Chapter 23 Overview




The life that we see around us on this planet is the result of 3.5 billion years of natural selection and evolution. The earth formed approximately 4.5 billion years ago and bacterial life appeared within 1 billion years of the earth's formation. Ever since then, natural selection has been occurring, evolutionary changes have accumulated in populations, and new species have arisen. As humans, we are most interested in the evolutionary events that led to the appearance of our own species, Homo sapiens, some 500,000 years ago. This chapter outlines our evolutionary roots and reminds us that the evolution of species did not and does not occur in a vacuum, but under particular environmental and geographical conditions. Our evolutionary heritage includes the ancestors of insectivorous tree shrews, nocturnal prosimian primates with grasping fingers and toes and binocular vision, and apes with opposable thumbs and larger brains. Africa was the cradle of human life.
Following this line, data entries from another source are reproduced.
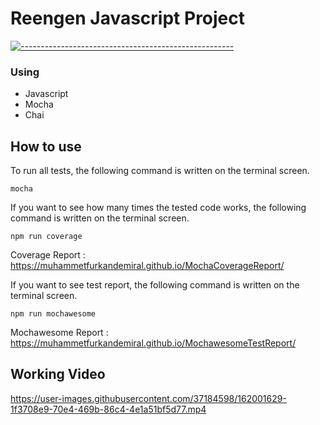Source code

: # Reengen Javascript Project
[![-----------------------------------------------------](
https://raw.githubusercontent.com/andreasbm/readme/master/assets/lines/aqua.png)](https://github.com/muhammetfurkandemiral?tab=repositories)

### Using

- Javascript
- Mocha
- Chai

## How to use

To run all tests, the following command is written on the terminal screen.

` mocha `

If you want to see how many times the tested code works, the following command is written on the terminal screen.

` npm run coverage `

Coverage Report : https://muhammetfurkandemiral.github.io/MochaCoverageReport/

If you want to see test report, the following command is written on the terminal screen.

` npm run mochawesome `

Mochawesome Report : https://muhammetfurkandemiral.github.io/MochawesomeTestReport/


## Working Video


https://user-images.githubusercontent.com/37184598/162001629-1f3708e9-70e4-469b-86c4-4e1a51bf5d77.mp4

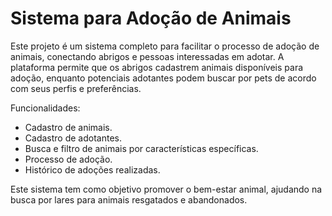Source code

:# Sistema para Adoção de Animais

Este projeto é um sistema completo para facilitar o processo de adoção de animais, conectando abrigos e pessoas interessadas em adotar. A plataforma permite que os abrigos cadastrem animais disponíveis para adoção, enquanto potenciais adotantes podem buscar por pets de acordo com seus perfis e preferências.

Funcionalidades:

- Cadastro de animais.
- Cadastro de adotantes.
- Busca e filtro de animais por características específicas.
- Processo de adoção.
- Histórico de adoções realizadas.

Este sistema tem como objetivo promover o bem-estar animal, ajudando na busca por lares para animais resgatados e abandonados.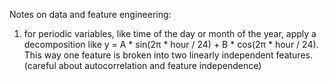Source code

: Notes on data and feature engineering: 

1. for periodic variables, like time of the day or month of the year, apply a decomposition like y = A * sin(2π * hour / 24) + B * cos(2π * hour / 24). This way one feature is broken into two linearly independent features. (careful about autocorrelation and feature independence)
Over 4 million years ago the first hominid, the first of the human line, appeared there. This was a bipedal creature called Australopithecus ramidus. Africa also gave rise to all three species of humans that have lived on earth. Homo habilis appeared approximately 2 million years ago, H. erectus approximately 1.5 million years ago, and H. sapiens approximately 0.5 million years ago. As each species replaced the preceding one, they spread over a larger area and developed more advanced technology and culture.